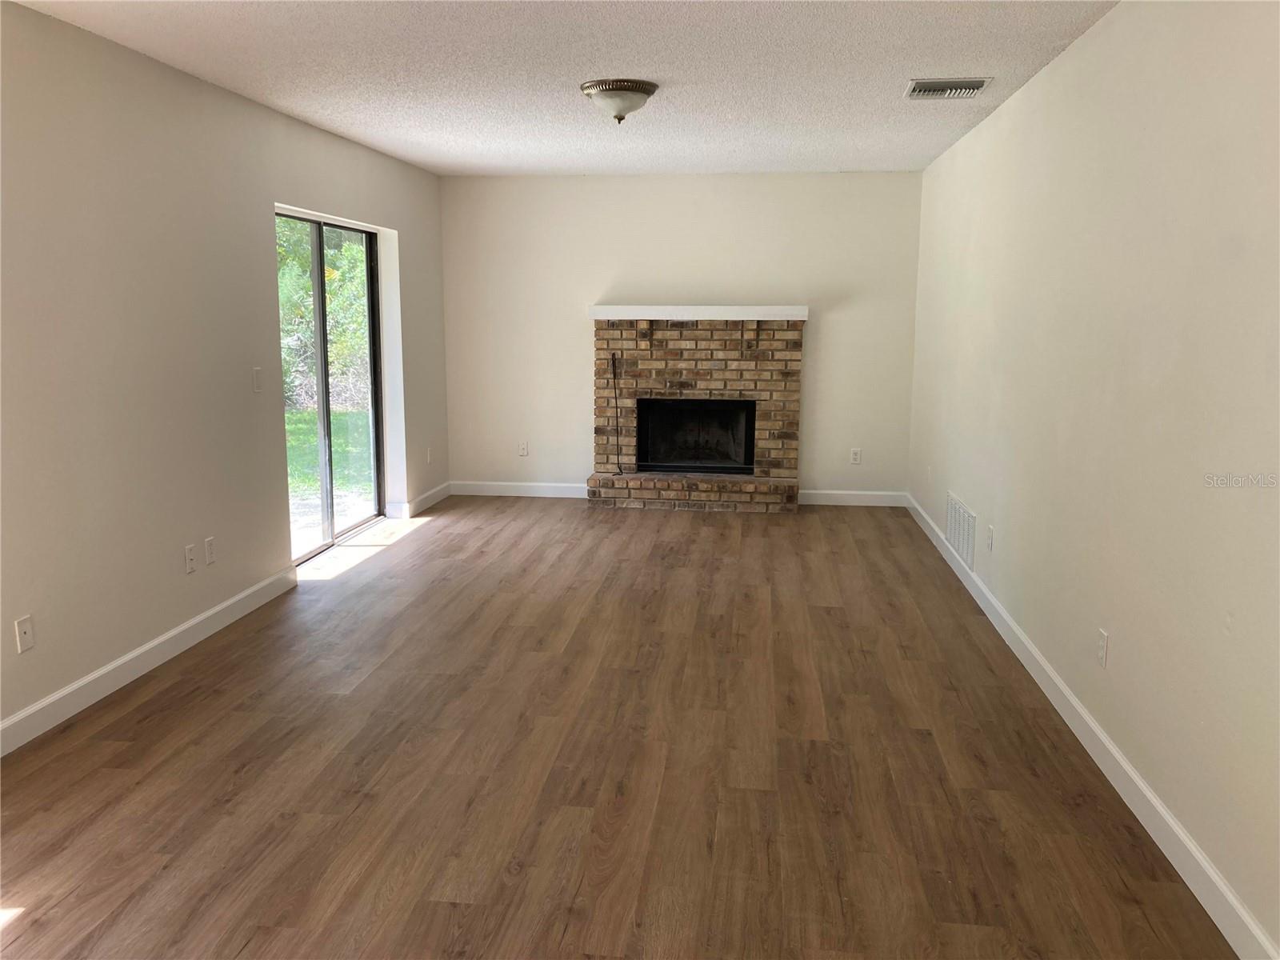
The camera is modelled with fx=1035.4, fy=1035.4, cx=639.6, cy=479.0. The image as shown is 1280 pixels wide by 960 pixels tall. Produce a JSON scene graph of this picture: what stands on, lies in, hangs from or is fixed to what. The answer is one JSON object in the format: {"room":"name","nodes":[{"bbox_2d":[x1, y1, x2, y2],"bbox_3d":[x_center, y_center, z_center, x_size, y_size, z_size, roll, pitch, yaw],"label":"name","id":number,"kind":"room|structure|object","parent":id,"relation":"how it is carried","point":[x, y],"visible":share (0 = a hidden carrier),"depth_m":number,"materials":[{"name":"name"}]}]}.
{"room":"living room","nodes":[
{"label":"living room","id":0,"kind":"room"},
{"bbox_2d":[0,0,450,743],"bbox_3d":[-2.139,-0.390,3.745,0.173,2.472,8.894,1,10,7],"label":"left wall","id":1,"kind":"structure","parent":0,"point":[308,130],"depth_m":4.19,"materials":[{"name":"paint"}]},
{"bbox_2d":[14,614,35,653],"bbox_3d":[-2.083,0.525,3.512,0.015,0.115,0.073,1,10,7],"label":"wall socket","id":2,"kind":"object","parent":1,"relation":"attached to","point":[25,627],"visible":0.99,"depth_m":3.51,"materials":[{"name":"white plastic"}]},
{"bbox_2d":[0,566,296,756],"bbox_3d":[-2.174,0.942,2.915,0.015,0.108,5.310,1,10,7],"label":"baseboard","id":3,"kind":"structure","parent":1,"relation":"attached to","point":[218,609],"depth_m":4.10,"materials":[{"name":"white paint"}]},
{"bbox_2d":[184,542,197,573],"bbox_3d":[-1.976,0.348,4.560,0.013,0.117,0.072,1,10,7],"label":"wall socket","id":4,"kind":"object","parent":1,"relation":"attached to","point":[189,555],"visible":0.98,"depth_m":4.55,"materials":[{"name":"white plastic"}]},
{"bbox_2d":[204,536,216,565],"bbox_3d":[-1.958,0.328,4.725,0.009,0.118,0.071,1,10,7],"label":"wall socket","id":5,"kind":"object","parent":1,"relation":"attached to","point":[210,544],"visible":0.98,"depth_m":4.71,"materials":[{"name":"white plastic"}]},
{"bbox_2d":[252,367,263,392],"bbox_3d":[-1.880,-0.489,5.094,0.014,0.117,0.070,1,10,7],"label":"light switch","id":6,"kind":"object","parent":1,"relation":"attached to","point":[258,382],"visible":0.99,"depth_m":5.08,"materials":[{"name":"white plastic"}]},
{"bbox_2d":[276,211,385,560],"bbox_3d":[-1.925,-0.563,6.250,0.110,1.978,1.668,1,10,7],"label":"sliding glass door","id":7,"kind":"structure","parent":1,"relation":"in","point":[372,315],"depth_m":6.37,"materials":[{"name":"glass"}]},
{"bbox_2d":[386,482,450,519],"bbox_3d":[-1.604,0.154,7.709,0.016,0.110,1.225,1,10,7],"label":"baseboard","id":8,"kind":"structure","parent":1,"relation":"attached to","point":[441,493],"depth_m":7.58,"materials":[{"name":"white paint"}]},
{"bbox_2d":[425,446,432,463],"bbox_3d":[-1.569,-0.176,7.721,0.013,0.124,0.076,1,10,7],"label":"wall socket","id":9,"kind":"object","parent":1,"relation":"attached to","point":[427,458],"visible":0.99,"depth_m":7.71,"materials":[{"name":"white plastic"}]},
{"bbox_2d":[6,0,1117,176],"bbox_3d":[-0.290,-1.620,3.422,3.942,0.118,9.317,1,10,7],"label":"ceiling","id":10,"kind":"structure","parent":0,"point":[451,160],"depth_m":4.30,"materials":[{"name":"white paint"}]},
{"bbox_2d":[579,78,658,124],"bbox_3d":[-0.096,-1.697,4.714,0.352,0.172,0.352,1,10,7],"label":"ceiling light","id":11,"kind":"object","parent":10,"relation":"attached to","point":[650,87],"visible":0.99,"depth_m":4.61,"materials":[{"name":"white glass"}]},
{"bbox_2d":[903,76,992,98],"bbox_3d":[1.376,-1.755,4.653,0.346,0.020,0.326,1,10,7],"label":"ceiling vent","id":12,"kind":"object","parent":10,"relation":"attached to","point":[934,87],"visible":0.99,"depth_m":4.63,"materials":[{"name":"metal"}]},
{"bbox_2d":[0,495,1235,959],"bbox_3d":[-0.311,0.914,3.747,3.908,0.107,9.724,1,10,7],"label":"floor","id":13,"kind":"structure","parent":0,"point":[146,702],"depth_m":3.29,"materials":[{"name":"brown wood"}]},
{"bbox_2d":[584,310,803,511],"bbox_3d":[0.409,-0.540,7.797,1.612,1.456,0.802,1,10,7],"label":"brick fireplace","id":14,"kind":"object","parent":13,"relation":"on","point":[794,437],"visible":0.96,"depth_m":7.77,"materials":[{"name":"brick"}]},
{"bbox_2d":[609,352,624,474],"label":"fire poker","id":15,"kind":"object","parent":14,"relation":"on","point":[616,407],"visible":0.99,"depth_m":8.02,"materials":[{"name":"black metal"}]},
{"bbox_2d":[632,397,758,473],"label":"firebox","id":16,"kind":"object","parent":14,"relation":"in","point":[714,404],"visible":0.9,"depth_m":8.04,"materials":[{"name":"black glass"}]},
{"bbox_2d":[587,304,807,320],"bbox_3d":[0.434,-1.215,7.624,1.678,0.085,0.248,1,10,7],"label":"mantel shelf","id":17,"kind":"object","parent":14,"relation":"attached to","point":[798,315],"visible":0.97,"depth_m":7.47,"materials":[{"name":"white paint"}]},
{"bbox_2d":[441,170,923,499],"bbox_3d":[0.259,-1.067,7.918,3.688,2.459,0.166,1,10,7],"label":"back wall","id":18,"kind":"structure","parent":0,"point":[820,337],"depth_m":7.77,"materials":[{"name":"white paint"}]},
{"bbox_2d":[444,480,590,498],"bbox_3d":[-0.907,0.081,8.142,1.286,0.107,0.015,1,10,7],"label":"back baseboard","id":19,"kind":"structure","parent":18,"relation":"attached to","point":[574,496],"depth_m":8.14,"materials":[{"name":"white paint"}]},
{"bbox_2d":[517,440,528,456],"bbox_3d":[-0.916,-0.237,8.104,0.070,0.116,0.009,1,10,7],"label":"wall socket","id":20,"kind":"object","parent":18,"relation":"attached to","point":[523,447],"visible":0.99,"depth_m":8.10,"materials":[{"name":"white plastic"}]},
{"bbox_2d":[794,488,907,506],"bbox_3d":[1.604,0.141,7.838,0.856,0.107,0.015,1,10,7],"label":"baseboard","id":21,"kind":"structure","parent":18,"relation":"attached to","point":[870,504],"depth_m":7.83,"materials":[{"name":"white paint"}]},
{"bbox_2d":[849,448,861,464],"bbox_3d":[1.617,-0.170,7.754,0.070,0.117,0.009,1,10,7],"label":"wall socket","id":22,"kind":"object","parent":18,"relation":"attached to","point":[854,455],"visible":0.99,"depth_m":7.75,"materials":[{"name":"white plastic"}]},
{"bbox_2d":[908,0,1279,956],"bbox_3d":[1.613,-0.316,3.433,0.160,2.472,8.614,1,10,7],"label":"right wall","id":23,"kind":"structure","parent":0,"point":[1050,82],"depth_m":3.11,"materials":[{"name":"paint"}]},
{"bbox_2d":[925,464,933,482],"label":"wall socket","id":24,"kind":"object","parent":23,"relation":"attached to","point":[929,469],"visible":0.99,"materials":[{"name":"white plastic"}]},
{"bbox_2d":[944,491,976,569],"bbox_3d":[1.787,0.277,5.786,0.012,0.287,0.736,1,10,7],"label":"wall vent","id":25,"kind":"object","parent":23,"relation":"attached to","point":[963,550],"visible":0.97,"depth_m":5.72,"materials":[{"name":"white metal"}]},
{"bbox_2d":[985,524,995,551],"bbox_3d":[1.692,0.290,5.005,0.011,0.119,0.074,1,10,7],"label":"wall socket","id":26,"kind":"object","parent":23,"relation":"attached to","point":[990,538],"visible":0.98,"depth_m":4.99,"materials":[{"name":"white plastic"}]},
{"bbox_2d":[908,492,1279,959],"bbox_3d":[1.539,0.813,3.740,0.015,0.108,8.227,1,10,7],"label":"baseboard","id":27,"kind":"structure","parent":23,"relation":"attached to","point":[1079,708],"depth_m":3.08,"materials":[{"name":"white paint"}]},
{"bbox_2d":[1096,628,1108,667],"bbox_3d":[1.511,0.553,3.387,0.009,0.116,0.071,1,10,7],"label":"wall socket","id":28,"kind":"object","parent":23,"relation":"attached to","point":[1103,635],"visible":0.98,"depth_m":3.37,"materials":[{"name":"white plastic"}]},
{"label":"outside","id":29,"kind":"structure","parent":0,"visible":0},
{"bbox_2d":[284,406,374,499],"label":"lawn","id":30,"kind":"structure","parent":29,"point":[300,418],"depth_m":11.98,"materials":[{"name":"green plant"}]},
{"label":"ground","id":31,"kind":"structure","parent":29,"visible":0},
{"bbox_2d":[276,219,370,409],"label":"tree","id":32,"kind":"object","parent":31,"relation":"on","point":[300,281],"visible":0.23,"materials":[{"name":"green plant"}]}
]}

****

## [WHAT YOU SHOULD DO]
Go through the records and show every line with the string "black" in it.

## [ANSWER FOR THIS EXERCISE]
{"bbox_2d":[609,352,624,474],"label":"fire poker","id":15,"kind":"object","parent":14,"relation":"on","point":[616,407],"visible":0.99,"depth_m":8.02,"materials":[{"name":"black metal"}]},
{"bbox_2d":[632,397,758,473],"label":"firebox","id":16,"kind":"object","parent":14,"relation":"in","point":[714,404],"visible":0.9,"depth_m":8.04,"materials":[{"name":"black glass"}]},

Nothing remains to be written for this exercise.